Curated content for content, computing, and digital experience professionsals

Day: June 10, 2006

WinFS and Project Orange at Tech-Ed in Boston

Since we have our conference on Content Technologies for Government in Washington this week I probably will not get to Tech-Ed which is at our new convention center here in Boston, even though it is less than 2 blocks away. But if I had the time, I would be there scouting out the new WinFS beta and the intriguing Project Orange, (which may be relevant to the previous post on Viper). Mary Jo Foley has a list of the top 10 things to watch for there. She and others have pointed to this post for some clues on Project Orange.

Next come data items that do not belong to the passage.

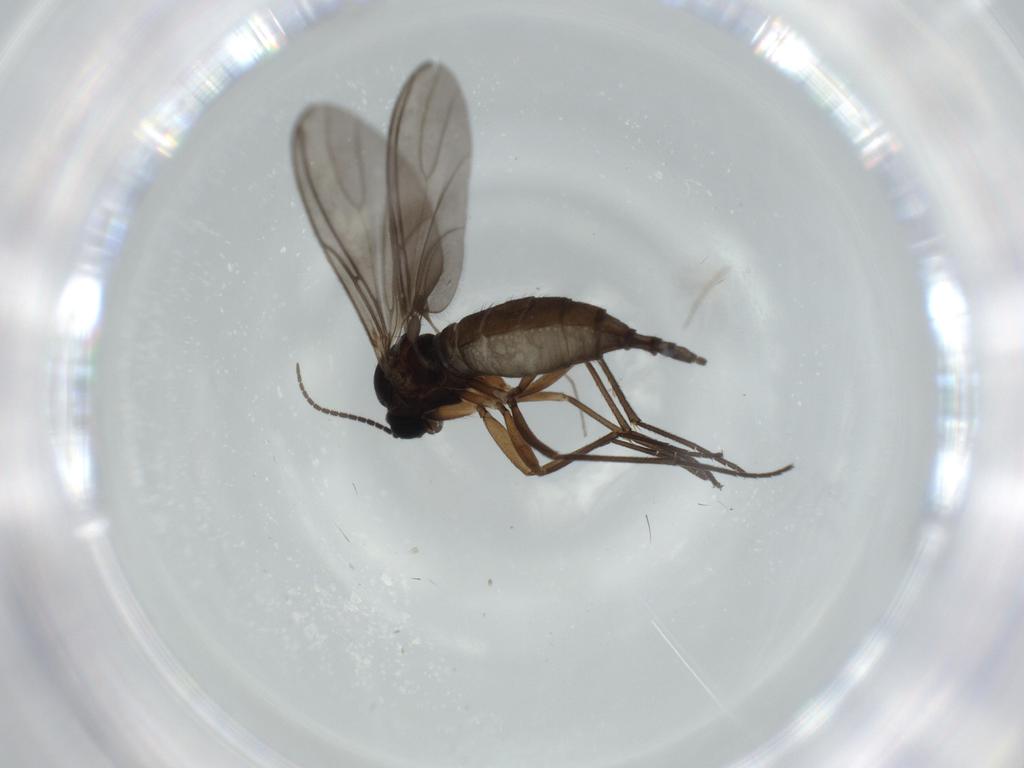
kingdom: Animalia
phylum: Arthropoda
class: Insecta
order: Diptera
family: Sciaridae
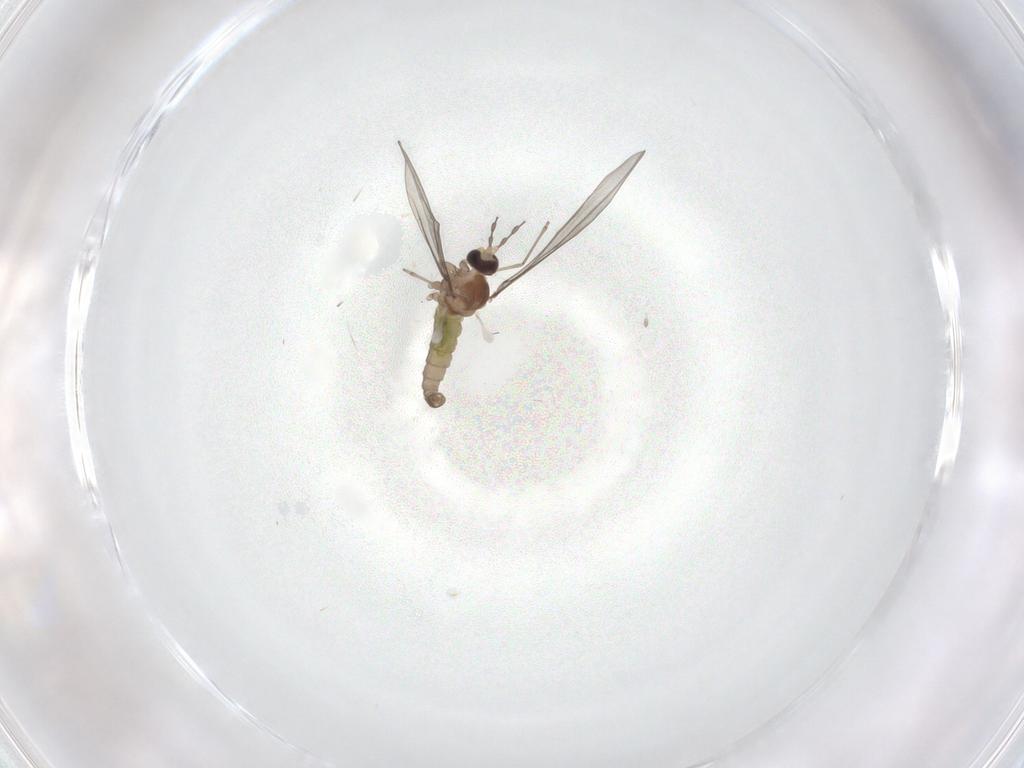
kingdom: Animalia
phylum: Arthropoda
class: Insecta
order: Diptera
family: Cecidomyiidae
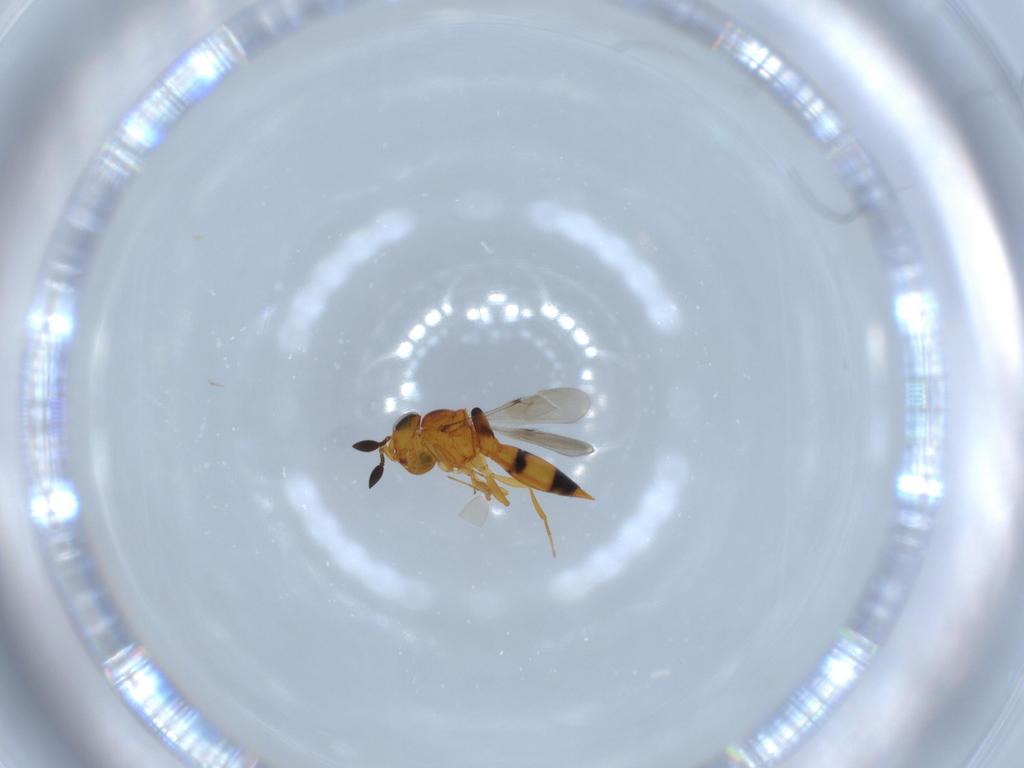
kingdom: Animalia
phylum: Arthropoda
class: Insecta
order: Hymenoptera
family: Scelionidae
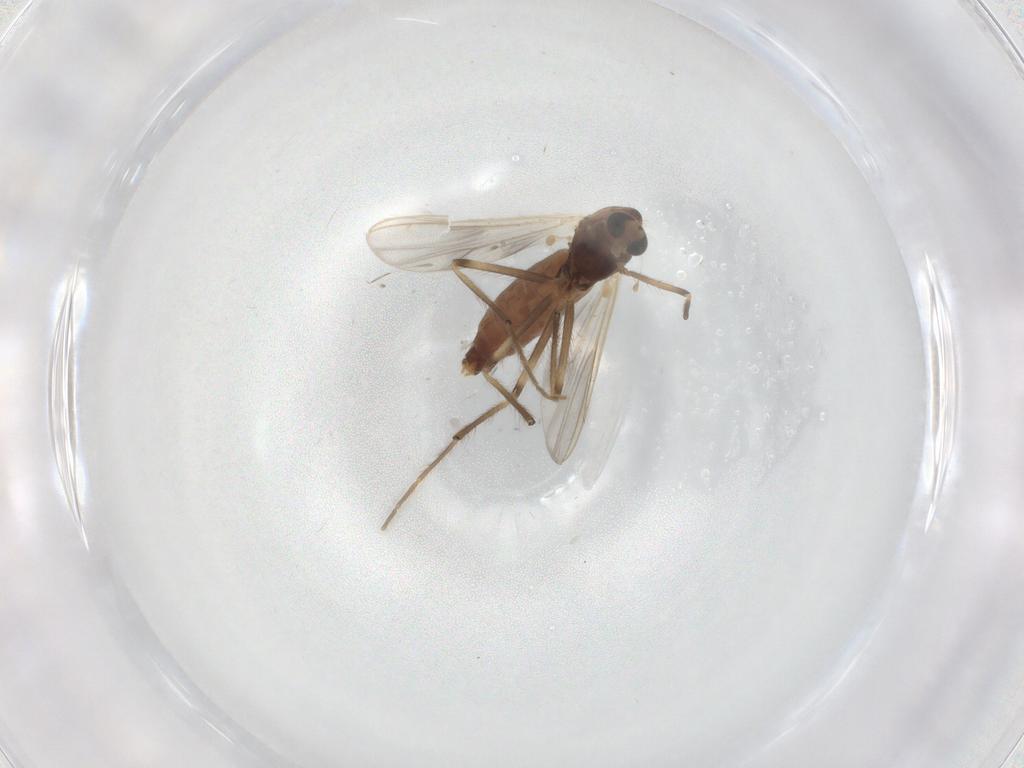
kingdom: Animalia
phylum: Arthropoda
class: Insecta
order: Diptera
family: Chironomidae
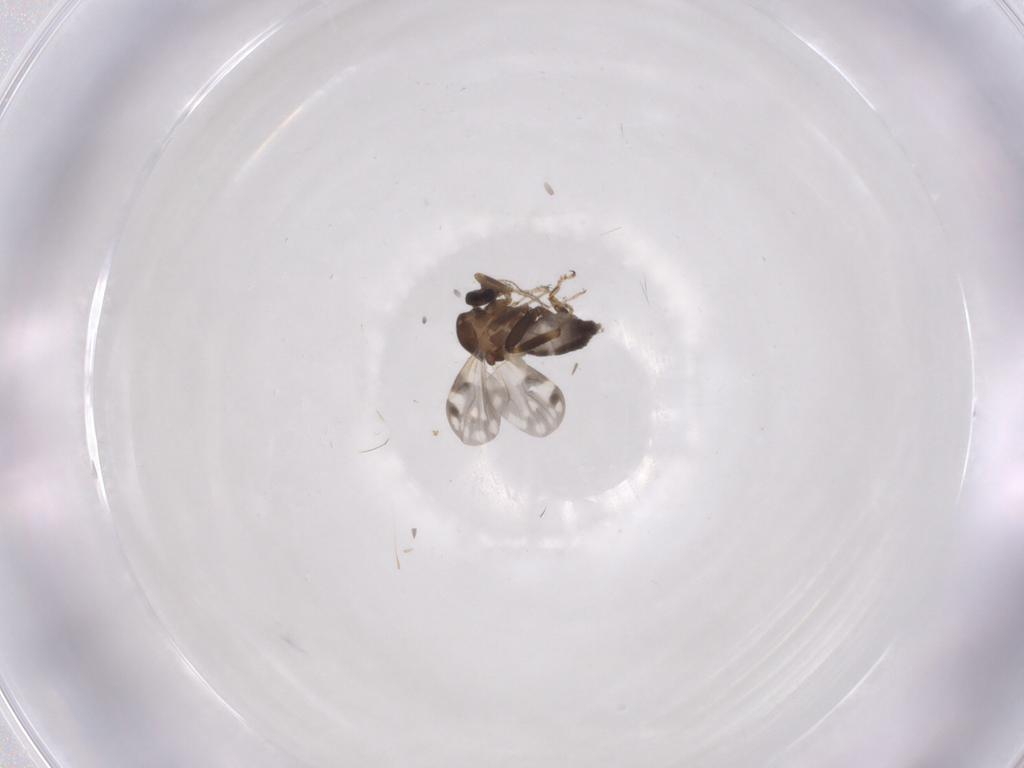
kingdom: Animalia
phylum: Arthropoda
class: Insecta
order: Diptera
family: Ceratopogonidae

IBM Announces Release of Viper – DB2 9

As we reported yesterday, IBM announced the release of DB2 9, which is the official release name for Viper, their effort to incorporate XML content into a relational database. Microsoft and Oracle have their own strategies for doing this, and once all their work settles down and starts to get seriously deployed, building enterprise applications will never be the same. It has been 20 years since the early demand for databases that could handle marked-up content (SGML back then), and there have been many products developed to manage SGML/XML repositories since then – Astoria, Berkley DB XML, Ipedo, Ixiasoft, Mark Logic, Software AG, Vasont, X-Hive, and XyEnterprise are some currrent examples.
There has been lots of debate over the years about the best approach to managing marked-up content, and it is safe to say that there is not a single answer. This means that you need to understand what the differences are between them – and it won’t be easy for those of you new to the unstructured data world – this is much trickier than the relational data world. In spite of the huge benefits of the major DB players providing serious XML support, the wide variety of content application requirements will ensure a long-term need for quite a few specialty vendors, whether they are targeting vertical applications or horizontal components. The good news is that even with many different XML application schemas, it continues to get easier to integrate all kinds of XML data.